**WHAT TO DO**
Return nothing but the lines from the one containing "Deneyimini Paylaş" through the end of the records below, exactly as they stand and without pictures.

**DATA FOR REVIEW**
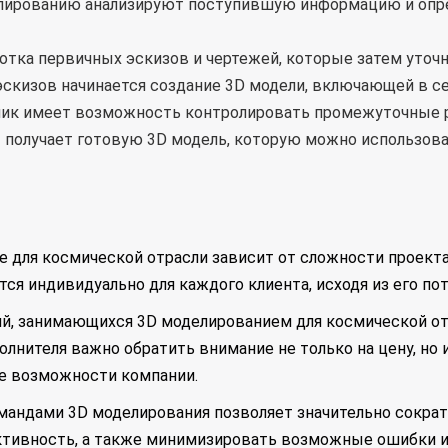
елированию анализируют поступившую информацию и опр
ботка первичных эскизов и чертежей, которые затем уточн
скизов начинается создание 3D модели, включающей в с
зчик имеет возможность контролировать промежуточные 
т получает готовую 3D модель, которую можно использова
 для космической отрасли зависит от сложности проекта
ся индивидуально для каждого клиента, исходя из его по
ий, занимающихся 3D моделированием для космической от
лнителя важно обратить внимание не только на цену, но и
ие возможности компании.
андами 3D моделирования позволяет значительно сократ
ективность, а также минимизировать возможные ошибки и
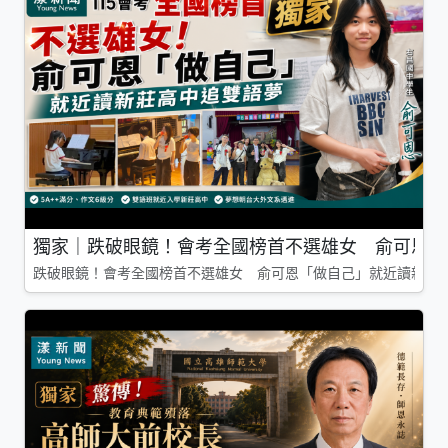
獨家｜跌破眼鏡！會考全國榜首不選雄女 俞可恩「
跌破眼鏡！會考全國榜首不選雄女 俞可恩「做自己」就近讀新莊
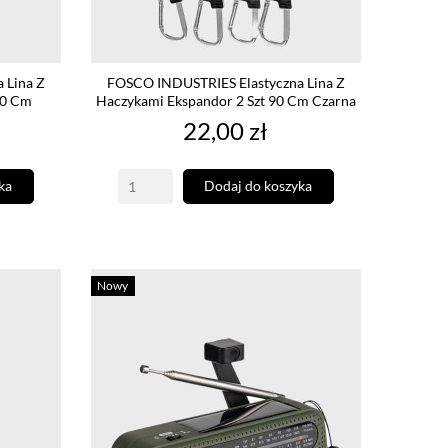
 Lina Z
FOSCO INDUSTRIES Elastyczna Lina Z
60 Cm
Haczykami Ekspandor 2 Szt 90 Cm Czarna
Cena
22,00 zł
ka
Dodaj do koszyka
Nowy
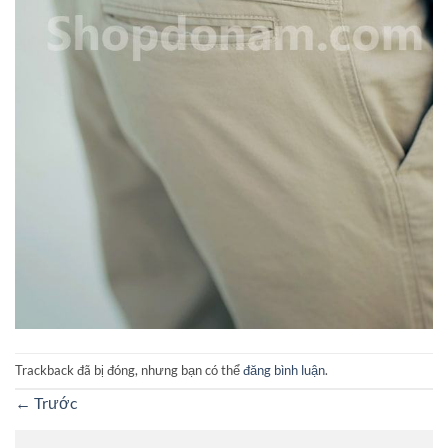
Trackback đã bị đóng, nhưng bạn có thể
đăng bình luận
.
←
Trước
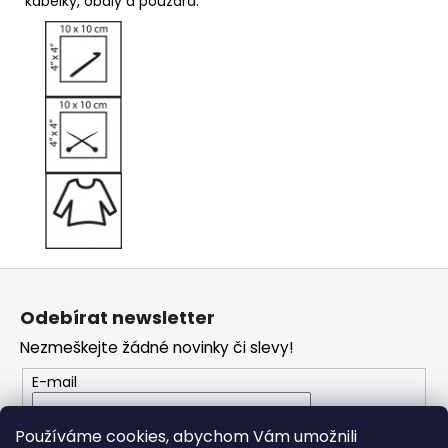
kabelky, obaly a pouzdra.
Z
á
Odebírat newsletter
p
Nezmeškejte žádné novinky či slevy!
a
t
E-mail
í
Vložením e-mailu souhlasíte s
podmínkami
Používáme cookies, abychom Vám umožnili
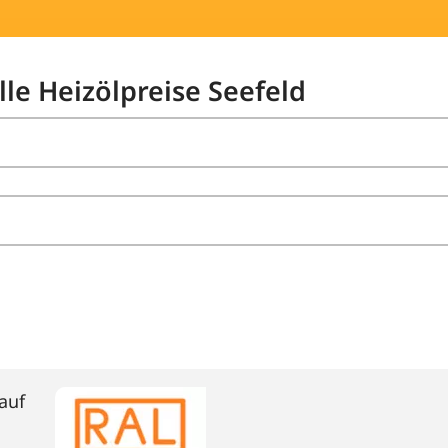
lle Heizölpreise Seefeld
auf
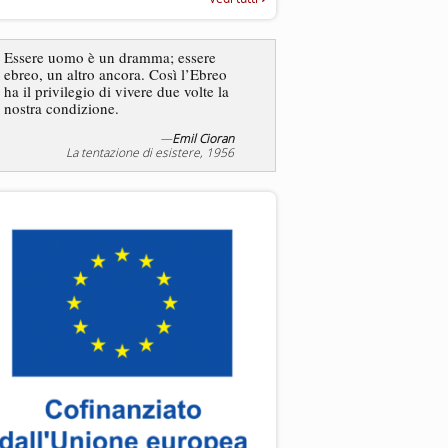
“Rapporto annuale sull’antisem
2025”
Essere uomo è un dramma; essere
ebreo, un altro ancora. Così l’Ebreo
L’antisemitismo non è un
ha il privilegio di vivere due volte la
degli ebrei bensì degli ant
nostra condizione.
—
Emil Cioran
—
Jea
La tentazione di esistere, 1956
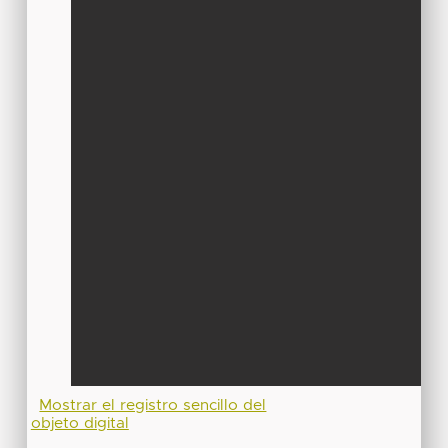
Mostrar el registro sencillo del
objeto digital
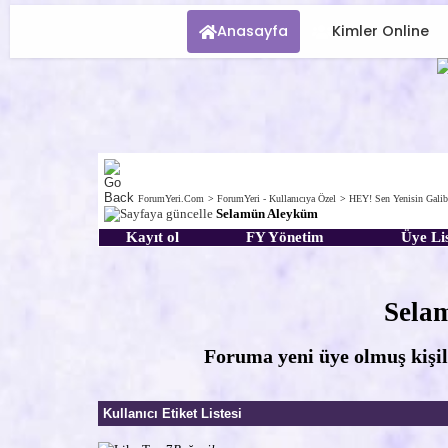
Anasayfa
Kimler Online
ForumYeri.Com
>
ForumYeri - Kullanıcıya Özel
>
HEY! Sen Yenisin Galib
Selamün Aleyküm
Kayıt ol
FY Yönetim
Üye Lis
Sela
Foruma yeni üye olmuş kişil
Kullanıcı Etiket Listesi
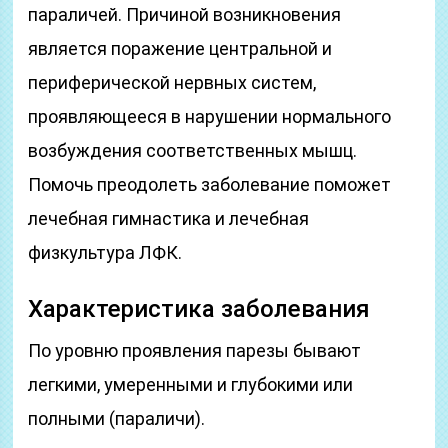
параличей. Причиной возникновения
является поражение центральной и
периферической нервных систем,
проявляющееся в нарушении нормального
возбуждения соответственных мышц.
Помочь преодолеть заболевание поможет
лечебная гимнастика и лечебная
физкультура ЛФК.
Характеристика заболевания
По уровню проявления парезы бывают
легкими, умеренными и глубокими или
полными (параличи).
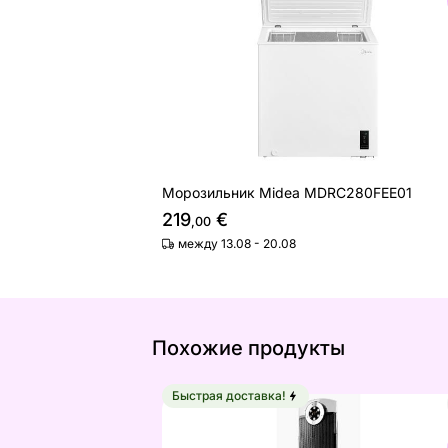
Найдите похожие
Морозильник Midea MDRC280FEE01
219
€
,00
между 13.08 - 20.08
Похожие продукты
Быстрая доставка!
Керамический тепловентилятор Sen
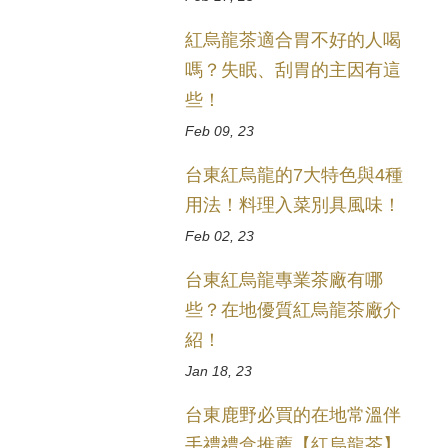
紅烏龍茶適合胃不好的人喝
嗎？失眠、刮胃的主因有這
些！
Feb 09, 23
台東紅烏龍的7大特色與4種
用法！料理入菜別具風味！
Feb 02, 23
台東紅烏龍專業茶廠有哪
些？在地優質紅烏龍茶廠介
紹！
Jan 18, 23
台東鹿野必買的在地常溫伴
手禮禮盒推薦【紅烏龍茶】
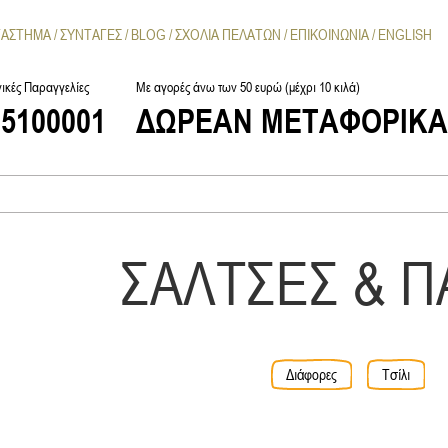
ΤΑΣΤΗΜΑ
ΣΥΝΤΑΓΕΣ
BLOG
ΣΧΟΛΙΑ ΠΕΛΑΤΩΝ
ΕΠΙΚΟΙΝΩΝΙΑ
ENGLISH
ικές Παραγγελίες
Με αγορές άνω των 50 ευρώ (μέχρι 10 κιλά)
25100001
ΔΩΡΕΑΝ ΜΕΤΑΦΟΡΙΚ
ΣΑΛΤΣΕΣ & Π
Διάφορες
Τσίλι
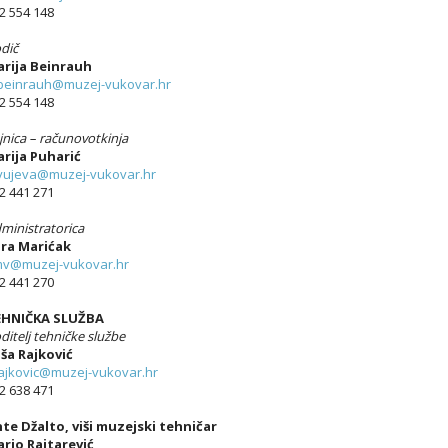
2 554 148
dič
rija Beinrauh
einrauh@muzej-vukovar.hr
2 554 148
jnica – računovotkinja
rija Puharić
ujeva@muzej-vukovar.hr
2 441 271
ministratorica
ra Marićak
v@muzej-vukovar.hr
2 441 270
EHNIČKA SLUŽBA
ditelj tehničke službe
ša Rajković
ajkovic@muzej-vukovar.hr
2 638 471
te Džalto, viši muzejski tehničar
rio Rajtarević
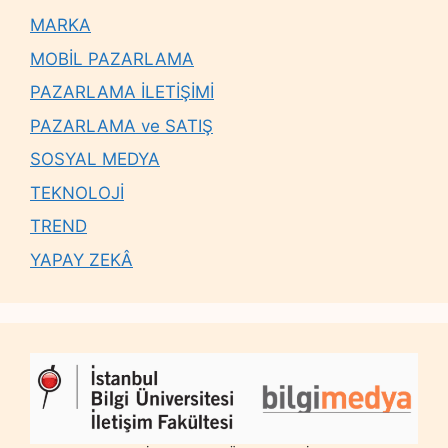
MARKA
MOBİL PAZARLAMA
PAZARLAMA İLETİŞİMİ
PAZARLAMA ve SATIŞ
SOSYAL MEDYA
TEKNOLOJİ
TREND
YAPAY ZEKÂ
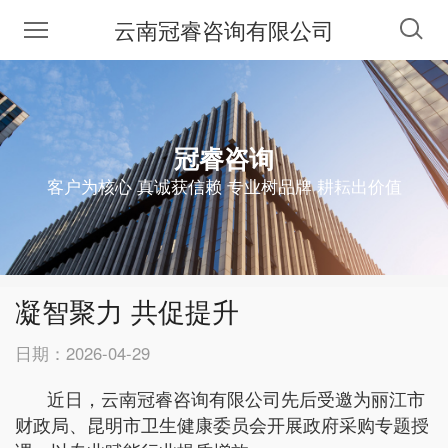
云南冠睿咨询有限公司
冠睿咨询
客户为核心 真诚获信赖 专业树品牌 耕耘出价值
凝智聚力 共促提升
日期：
2026-04-29
近日，云南冠睿咨询有限公司先后受邀为丽江市
财政局、昆明市卫生健康委员会开展政府采购专题授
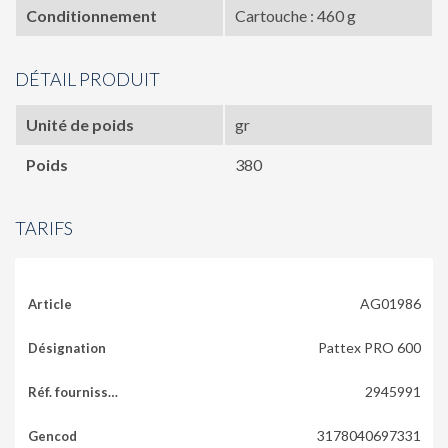
Conditionnement
Cartouche : 460 g
DÉTAIL PRODUIT
Unité de poids
gr
Poids
380
TARIFS
AG01986
Pattex PRO 600
2945991
3178040697331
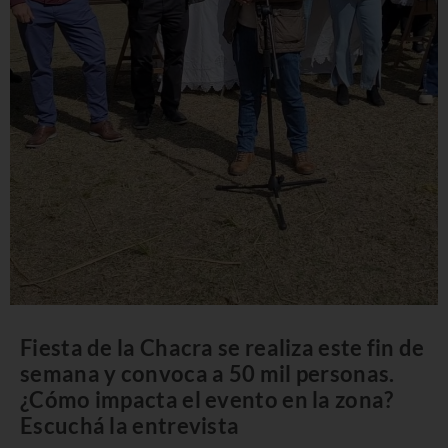
Fiesta de la Chacra se realiza este fin de
semana y convoca a 50 mil personas.
¿Cómo impacta el evento en la zona?
Escuchá la entrevista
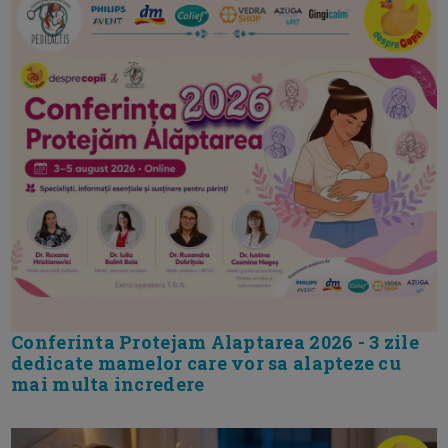
Conferinta Protejam Alaptarea 2026 - 3 zile
dedicate mamelor care vor sa alapteze cu
mai multa incredere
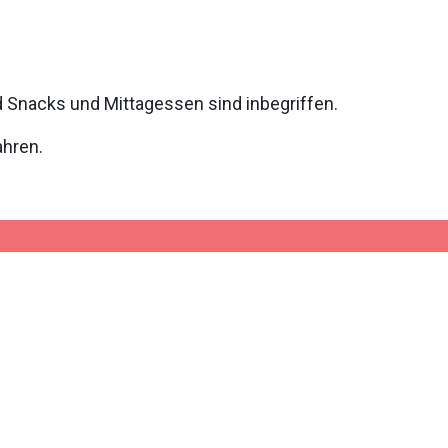
nd Snacks und Mittagessen sind inbegriffen.
ahren.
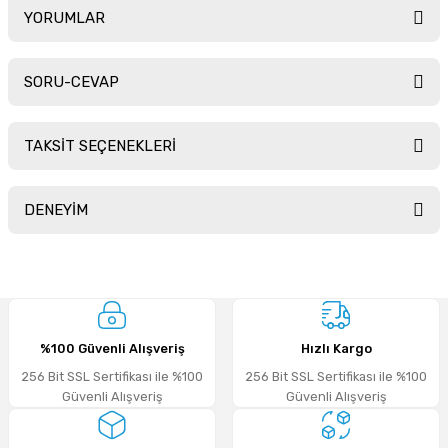
YORUMLAR
SORU-CEVAP
Bu ürüne ilk yorumu siz yapın!
TAKSİT SEÇENEKLERİ
Yorum Yaz
Ürün hakkında henüz soru sorulmamış.
DENEYİM
Soru Sor
Sitemize ilk yorumu siz yapın!
%100 Güvenli Alışveriş
Hızlı Kargo
Deneyimini Paylaş
256 Bit SSL Sertifikası ile %100
256 Bit SSL Sertifikası ile %100
Güvenli Alışveriş
Güvenli Alışveriş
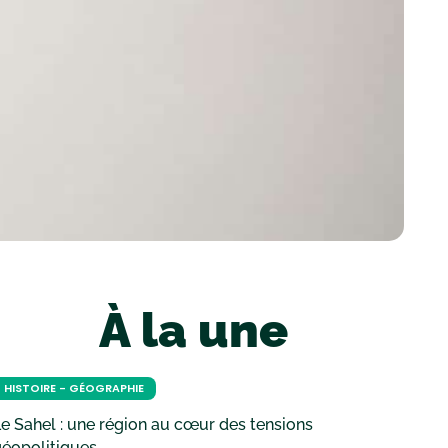
À la une
HISTOIRE - GÉOGRAPHIE
e Sahel : une région au cœur des tensions
géopolitiques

**ANSWER FOR THE TASK**
Deneyimini Paylaş
256 Bit SSL Sertifikası ile %100
256 Bit SSL Sertifikası ile %100
Güvenli Alışveriş
Güvenli Alışveriş
À la une
HISTOIRE - GÉOGRAPHIE
e Sahel : une région au cœur des tensions
géopolitiques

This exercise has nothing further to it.